The chemical industry faces constant pressure to innovate while upholding higher standards each year. Authentic plant-derived products like Salvianolic Acid B require as much attention to sustainability and customer communication as to chemistry. Our process now includes annual feedback cycles with key clients—both multinational supplement players and small academic labs. Their priorities have steered us toward improved documentation, shorter batch lead times, and flexible batch sizes that serve both field-scale research and scaled manufacturing. On the innovation front, chromatography technique improvements have nudged extraction recoveries up while using less solvent per kilogram, reducing environmental impact and lowering downstream refining costs. Direct experience with regulatory agencies and academic partners keeps us pushing for greater transparency in every COA and technical document.

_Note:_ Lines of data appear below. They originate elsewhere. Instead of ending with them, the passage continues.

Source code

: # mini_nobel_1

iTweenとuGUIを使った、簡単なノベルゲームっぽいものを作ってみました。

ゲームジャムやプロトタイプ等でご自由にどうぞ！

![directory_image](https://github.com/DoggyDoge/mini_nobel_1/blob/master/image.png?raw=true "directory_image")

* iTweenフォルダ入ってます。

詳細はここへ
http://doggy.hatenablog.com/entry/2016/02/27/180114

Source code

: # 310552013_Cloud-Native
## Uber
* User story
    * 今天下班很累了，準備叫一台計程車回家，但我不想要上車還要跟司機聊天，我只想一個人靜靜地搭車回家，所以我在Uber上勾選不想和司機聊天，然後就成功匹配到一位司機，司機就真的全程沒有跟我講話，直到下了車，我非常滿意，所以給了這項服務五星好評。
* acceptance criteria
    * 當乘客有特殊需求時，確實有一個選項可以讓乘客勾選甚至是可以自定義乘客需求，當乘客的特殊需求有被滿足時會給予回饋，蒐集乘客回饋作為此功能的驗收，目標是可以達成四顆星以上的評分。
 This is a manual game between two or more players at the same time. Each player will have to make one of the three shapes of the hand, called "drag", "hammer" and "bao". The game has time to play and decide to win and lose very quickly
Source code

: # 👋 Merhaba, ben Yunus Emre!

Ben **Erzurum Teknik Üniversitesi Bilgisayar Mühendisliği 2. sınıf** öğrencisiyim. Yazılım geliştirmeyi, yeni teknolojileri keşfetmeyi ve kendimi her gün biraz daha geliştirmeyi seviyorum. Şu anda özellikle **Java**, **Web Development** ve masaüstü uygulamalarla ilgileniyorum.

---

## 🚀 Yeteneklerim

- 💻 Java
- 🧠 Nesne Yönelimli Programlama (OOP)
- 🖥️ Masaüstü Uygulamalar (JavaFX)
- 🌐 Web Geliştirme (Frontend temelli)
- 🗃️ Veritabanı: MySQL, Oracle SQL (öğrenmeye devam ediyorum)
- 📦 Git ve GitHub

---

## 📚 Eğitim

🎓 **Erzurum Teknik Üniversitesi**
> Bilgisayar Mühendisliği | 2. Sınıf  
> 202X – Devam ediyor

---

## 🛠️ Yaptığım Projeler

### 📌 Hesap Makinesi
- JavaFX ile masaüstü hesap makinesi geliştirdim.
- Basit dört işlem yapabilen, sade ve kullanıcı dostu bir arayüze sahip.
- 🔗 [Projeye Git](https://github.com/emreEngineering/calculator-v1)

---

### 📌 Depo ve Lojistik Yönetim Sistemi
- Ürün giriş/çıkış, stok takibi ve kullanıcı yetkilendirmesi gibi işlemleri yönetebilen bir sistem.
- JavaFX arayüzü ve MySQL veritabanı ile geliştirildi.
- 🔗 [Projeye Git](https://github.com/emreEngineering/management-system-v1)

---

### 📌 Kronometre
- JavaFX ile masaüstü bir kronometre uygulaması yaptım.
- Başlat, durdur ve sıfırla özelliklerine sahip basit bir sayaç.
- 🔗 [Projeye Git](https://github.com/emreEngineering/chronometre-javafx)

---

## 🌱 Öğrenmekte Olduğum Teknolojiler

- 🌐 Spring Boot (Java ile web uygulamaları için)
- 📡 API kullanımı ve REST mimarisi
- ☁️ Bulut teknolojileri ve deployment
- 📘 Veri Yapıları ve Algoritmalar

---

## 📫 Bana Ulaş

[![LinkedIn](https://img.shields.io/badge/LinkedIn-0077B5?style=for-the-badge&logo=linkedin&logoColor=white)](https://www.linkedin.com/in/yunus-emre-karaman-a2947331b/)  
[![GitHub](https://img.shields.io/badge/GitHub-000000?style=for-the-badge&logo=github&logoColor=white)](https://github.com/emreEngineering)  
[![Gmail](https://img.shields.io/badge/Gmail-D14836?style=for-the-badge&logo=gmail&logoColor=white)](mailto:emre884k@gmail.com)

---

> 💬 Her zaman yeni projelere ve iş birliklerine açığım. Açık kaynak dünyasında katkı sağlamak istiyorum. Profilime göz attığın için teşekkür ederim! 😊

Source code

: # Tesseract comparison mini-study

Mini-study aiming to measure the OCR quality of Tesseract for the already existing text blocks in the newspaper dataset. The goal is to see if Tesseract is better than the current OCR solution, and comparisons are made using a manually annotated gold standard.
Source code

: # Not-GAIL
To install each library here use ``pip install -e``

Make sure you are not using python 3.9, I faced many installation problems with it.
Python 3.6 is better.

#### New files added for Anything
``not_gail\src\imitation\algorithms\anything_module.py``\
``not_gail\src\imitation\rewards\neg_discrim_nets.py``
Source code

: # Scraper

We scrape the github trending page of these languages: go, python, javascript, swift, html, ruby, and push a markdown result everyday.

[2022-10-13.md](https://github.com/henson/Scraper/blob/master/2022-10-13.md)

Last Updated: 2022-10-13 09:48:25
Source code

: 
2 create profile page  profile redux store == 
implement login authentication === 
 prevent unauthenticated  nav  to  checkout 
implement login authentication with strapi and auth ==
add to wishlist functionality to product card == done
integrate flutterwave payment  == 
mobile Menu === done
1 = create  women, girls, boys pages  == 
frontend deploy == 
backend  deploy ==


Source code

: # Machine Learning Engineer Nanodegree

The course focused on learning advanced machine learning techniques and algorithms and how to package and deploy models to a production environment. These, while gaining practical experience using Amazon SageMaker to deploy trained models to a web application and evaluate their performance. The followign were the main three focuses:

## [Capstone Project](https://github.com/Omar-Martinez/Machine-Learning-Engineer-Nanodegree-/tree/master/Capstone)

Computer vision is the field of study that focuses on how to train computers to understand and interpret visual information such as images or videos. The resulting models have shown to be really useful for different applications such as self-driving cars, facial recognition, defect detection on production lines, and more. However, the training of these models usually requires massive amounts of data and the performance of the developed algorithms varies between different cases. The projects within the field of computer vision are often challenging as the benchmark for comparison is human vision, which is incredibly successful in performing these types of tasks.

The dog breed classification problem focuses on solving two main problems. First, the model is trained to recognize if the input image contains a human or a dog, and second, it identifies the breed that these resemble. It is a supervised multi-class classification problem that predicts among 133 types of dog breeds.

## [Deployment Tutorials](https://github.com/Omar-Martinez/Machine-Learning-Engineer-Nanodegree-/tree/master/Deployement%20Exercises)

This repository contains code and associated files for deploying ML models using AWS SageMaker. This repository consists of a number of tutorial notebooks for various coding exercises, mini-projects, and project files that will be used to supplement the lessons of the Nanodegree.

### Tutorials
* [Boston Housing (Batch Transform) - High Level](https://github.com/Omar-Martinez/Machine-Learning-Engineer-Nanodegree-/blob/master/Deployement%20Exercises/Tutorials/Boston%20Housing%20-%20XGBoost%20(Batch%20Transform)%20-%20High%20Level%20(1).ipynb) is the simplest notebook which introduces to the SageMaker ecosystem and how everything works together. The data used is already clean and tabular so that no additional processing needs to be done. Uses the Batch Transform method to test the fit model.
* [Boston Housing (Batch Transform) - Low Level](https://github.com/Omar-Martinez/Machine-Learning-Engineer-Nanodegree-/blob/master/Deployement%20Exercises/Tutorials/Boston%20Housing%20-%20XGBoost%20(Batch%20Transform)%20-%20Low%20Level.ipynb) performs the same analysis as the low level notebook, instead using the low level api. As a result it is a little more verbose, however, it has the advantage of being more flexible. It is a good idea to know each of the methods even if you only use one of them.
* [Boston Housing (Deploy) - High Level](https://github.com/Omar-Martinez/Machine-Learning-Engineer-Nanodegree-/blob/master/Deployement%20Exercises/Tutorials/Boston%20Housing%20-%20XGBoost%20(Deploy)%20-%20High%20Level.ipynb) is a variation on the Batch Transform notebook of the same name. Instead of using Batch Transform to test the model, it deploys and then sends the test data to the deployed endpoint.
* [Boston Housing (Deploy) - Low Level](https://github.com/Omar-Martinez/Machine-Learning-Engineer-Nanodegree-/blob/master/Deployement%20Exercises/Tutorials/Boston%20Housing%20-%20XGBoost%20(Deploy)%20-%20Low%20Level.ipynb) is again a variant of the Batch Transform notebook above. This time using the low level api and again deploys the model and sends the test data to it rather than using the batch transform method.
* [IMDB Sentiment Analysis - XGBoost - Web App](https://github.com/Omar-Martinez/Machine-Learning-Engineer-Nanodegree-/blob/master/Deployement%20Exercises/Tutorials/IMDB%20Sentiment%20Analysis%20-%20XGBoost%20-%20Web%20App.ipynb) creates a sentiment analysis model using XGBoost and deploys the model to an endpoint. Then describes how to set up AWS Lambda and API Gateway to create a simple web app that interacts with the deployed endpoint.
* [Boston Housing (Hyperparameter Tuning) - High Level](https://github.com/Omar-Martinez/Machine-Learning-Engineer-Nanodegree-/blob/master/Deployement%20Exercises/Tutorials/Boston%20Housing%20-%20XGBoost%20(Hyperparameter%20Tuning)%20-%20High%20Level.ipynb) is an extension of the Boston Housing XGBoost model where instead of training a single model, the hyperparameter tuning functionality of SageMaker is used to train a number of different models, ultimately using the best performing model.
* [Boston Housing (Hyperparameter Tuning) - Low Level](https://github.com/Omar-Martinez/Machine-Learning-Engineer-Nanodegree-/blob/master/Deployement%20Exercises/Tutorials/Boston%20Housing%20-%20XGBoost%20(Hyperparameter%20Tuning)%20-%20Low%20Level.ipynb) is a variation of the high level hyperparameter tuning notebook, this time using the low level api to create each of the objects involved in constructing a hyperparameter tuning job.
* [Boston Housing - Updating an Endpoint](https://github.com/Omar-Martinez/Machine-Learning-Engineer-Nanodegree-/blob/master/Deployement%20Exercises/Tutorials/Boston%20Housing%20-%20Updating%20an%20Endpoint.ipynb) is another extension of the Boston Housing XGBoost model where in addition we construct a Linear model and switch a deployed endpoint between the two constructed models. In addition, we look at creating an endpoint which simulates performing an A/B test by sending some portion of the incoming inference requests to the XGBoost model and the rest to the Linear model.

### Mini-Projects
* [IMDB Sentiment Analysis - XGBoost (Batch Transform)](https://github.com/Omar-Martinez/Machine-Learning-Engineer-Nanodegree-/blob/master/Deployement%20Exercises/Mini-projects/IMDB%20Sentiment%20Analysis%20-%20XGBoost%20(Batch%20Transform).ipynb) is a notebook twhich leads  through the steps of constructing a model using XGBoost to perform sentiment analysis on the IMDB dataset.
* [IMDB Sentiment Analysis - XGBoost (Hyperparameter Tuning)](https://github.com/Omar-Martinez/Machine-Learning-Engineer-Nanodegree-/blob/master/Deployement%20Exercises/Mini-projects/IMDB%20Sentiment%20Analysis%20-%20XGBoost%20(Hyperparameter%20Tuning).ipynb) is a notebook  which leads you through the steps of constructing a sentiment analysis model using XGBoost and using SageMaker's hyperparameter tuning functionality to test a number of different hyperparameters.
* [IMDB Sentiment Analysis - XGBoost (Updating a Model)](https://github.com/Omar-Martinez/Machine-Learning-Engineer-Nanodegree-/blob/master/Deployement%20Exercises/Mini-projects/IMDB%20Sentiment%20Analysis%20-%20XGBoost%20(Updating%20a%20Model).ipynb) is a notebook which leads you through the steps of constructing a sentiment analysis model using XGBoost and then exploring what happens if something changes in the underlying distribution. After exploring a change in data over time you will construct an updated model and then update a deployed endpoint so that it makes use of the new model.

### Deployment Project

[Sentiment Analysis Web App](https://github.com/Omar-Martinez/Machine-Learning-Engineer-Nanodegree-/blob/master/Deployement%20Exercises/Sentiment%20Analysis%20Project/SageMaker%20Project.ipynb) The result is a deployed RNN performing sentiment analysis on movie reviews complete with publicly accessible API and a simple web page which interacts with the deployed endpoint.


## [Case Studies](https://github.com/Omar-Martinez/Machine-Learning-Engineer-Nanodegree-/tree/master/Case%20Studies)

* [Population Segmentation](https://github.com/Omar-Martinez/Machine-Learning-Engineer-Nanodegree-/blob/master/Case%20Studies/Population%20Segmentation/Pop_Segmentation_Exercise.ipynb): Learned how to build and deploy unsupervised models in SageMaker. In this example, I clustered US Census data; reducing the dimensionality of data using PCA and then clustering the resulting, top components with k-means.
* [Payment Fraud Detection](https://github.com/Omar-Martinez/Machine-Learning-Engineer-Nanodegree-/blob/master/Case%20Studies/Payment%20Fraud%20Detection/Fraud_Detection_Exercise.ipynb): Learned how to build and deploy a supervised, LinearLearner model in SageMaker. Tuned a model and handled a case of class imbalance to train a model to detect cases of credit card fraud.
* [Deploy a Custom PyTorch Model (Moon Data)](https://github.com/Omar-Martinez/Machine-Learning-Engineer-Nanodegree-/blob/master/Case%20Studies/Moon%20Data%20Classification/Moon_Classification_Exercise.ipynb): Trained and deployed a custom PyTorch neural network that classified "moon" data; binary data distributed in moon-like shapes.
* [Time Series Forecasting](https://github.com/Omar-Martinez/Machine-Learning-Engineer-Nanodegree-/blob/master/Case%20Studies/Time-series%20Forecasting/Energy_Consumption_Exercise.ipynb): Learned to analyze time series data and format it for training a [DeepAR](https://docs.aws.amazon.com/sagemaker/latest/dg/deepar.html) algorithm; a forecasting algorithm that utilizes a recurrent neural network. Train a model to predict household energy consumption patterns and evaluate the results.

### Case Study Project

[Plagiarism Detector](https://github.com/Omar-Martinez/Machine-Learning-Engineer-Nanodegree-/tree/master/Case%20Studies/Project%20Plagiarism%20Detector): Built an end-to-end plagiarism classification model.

Salvianolic Acid B’s rise from a research curiosity to a widely used plant compound underscores the need for honesty at every stage—from root cultivation to batch packaging. Every year brings new studies on mechanisms, dosing, and potential benefits, but also fresh scrutiny from regulators and consumers. Our role stays clear: offer a reliable, well-characterized product whose quality supports both current and future work. By staying involved with each customer, we gain insight into evolving needs, whether that means supporting double-blind clinical trial sourcing or troubleshooting new analytical pathways. True progress comes from long-term partnerships, not one-off transactions or unseen ingredient swaps.
Agricultural supply faces climate shifts and unpredictable market forces. The demand for clinical-grade botanical ingredients will only grow tougher. Each new regulation or safety standard ratchets up expectations for source transparency and lab documentation. Competing on price alone rarely supports the type of research and supplement development that leads to trustworthy results and safe consumer products. Our ongoing investment in skilled technicians, advanced equipment, and transparent batch management positions us to keep meeting these higher bars. Experience has taught us what pitfalls to avoid and which partnerships help our customers succeed, whether in a university cell culture lab or a commercial-scale manufacturing plant.
The path from raw root to pure Salvianolic Acid B has never followed a straight line. Every harvest, batch adjustment, and order lends a new lesson. Our team brings together years of chemical know-how, plant cultivation, and straightforward troubleshooting learned on the factory floor and in customer labs. The future will see more rigorous science, closer oversight, and broader use of plant-derived actives like Salvianolic Acid B. Succeeding in this space depends as much on honest conversation with end users as it does on technical process improvements or purity claims. With ongoing feedback and transparent collaboration, we keep moving the bar higher for both quality and trust.